Inspecting the damage, Mohammad Derbaj, head of the hospital's maintenance department, said that "the civilian buildings were not the intended target, but rather Jabal Amel was targeted in order to put it out of service, but we are steadfast".

"What happened has increased our determination and strength," he added, as the hospital administration "made a decision yesterday that the hospital will return... We will work day and night to restore the hospital to what it was".

Israeli strikes have not spared Lebanese hospitals since the start of the latest Israel-Hezbollah war on March 2.

The health ministry says 17 hospitals have been damaged, with three forced to close, and 128 rescuers and medical personnel have been killed.

The Lebanese Italian hospital in Tyre was also damaged by an Israeli attack in April.

A strike last month near the city's Hiram hospital wounded 13 staff and damaged it, according to the ministry.

At Jabal Amel hospital on Tuesday, Hussein Qassir, head of the intensive care unit, told AFP they transferred patients from one ICU ward after it sustained significant damage in the airstrikes.

"We were expecting a strike near or adjacent to the hospital... but I didn't expect that the intensive care unit would be this damaged (but) the situation could have been so much worse.

"Despite this, we continue... it is our duty."

- 'Criminality' -

Abdinasir Abubakar, World Health Organization Representative to Lebanon, said on Tuesday that "two out of three hospitals" in the Tyre district, Jabal Amel and Hiram, "are damaged although continuing to function, and the third hospital is overwhelmed as it deals with an influx of injured patients".

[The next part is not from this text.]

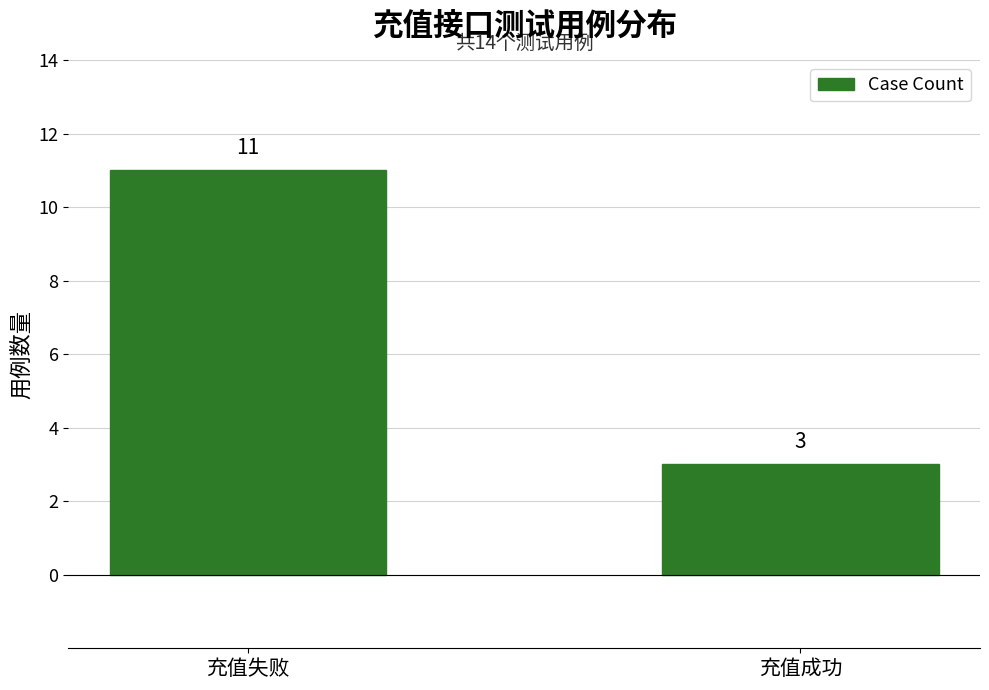

Rank the categories by value from highest to lowest.

充值失败, 充值成功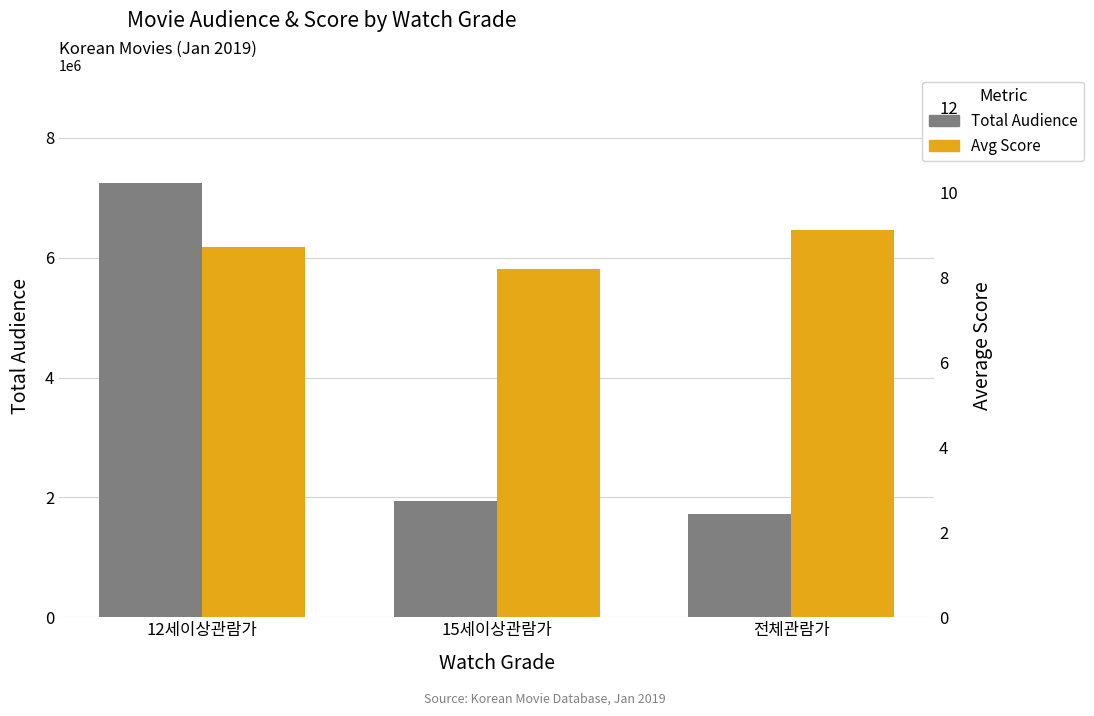

How many Avg Score values are between 8 and 9?

2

The historic city in southern Lebanon, which still hosts thousands of displaced people from nearby areas, has been subject to repeated Israeli strikes that have continued despite an April 17 ceasefire agreement that has not been respected by either Israel or Hezbollah.

Israel's military has repeatedly warned residents of Tyre and its surroundings to evacuate in preparation for what it said are operations against Hezbollah.

Staffer Khalil Mustapha, displaced from the border town of Aitaroun, took shelter in the hospital after losing his home.

"I no longer have a home. Israel destroyed it and I came to the hospital. I never expected their level of criminality would reach this point," he said.

Zainab Fakih, who works in the laboratory, was sitting with her colleagues when the attack came.

"We were terrified... We opened the doors and rubble rained down on us, but luckily no one was hurt," she said.

"We didn't think they would bomb the area around the hospital. But we come here because this is our job, even though our families object", fearing for their safety.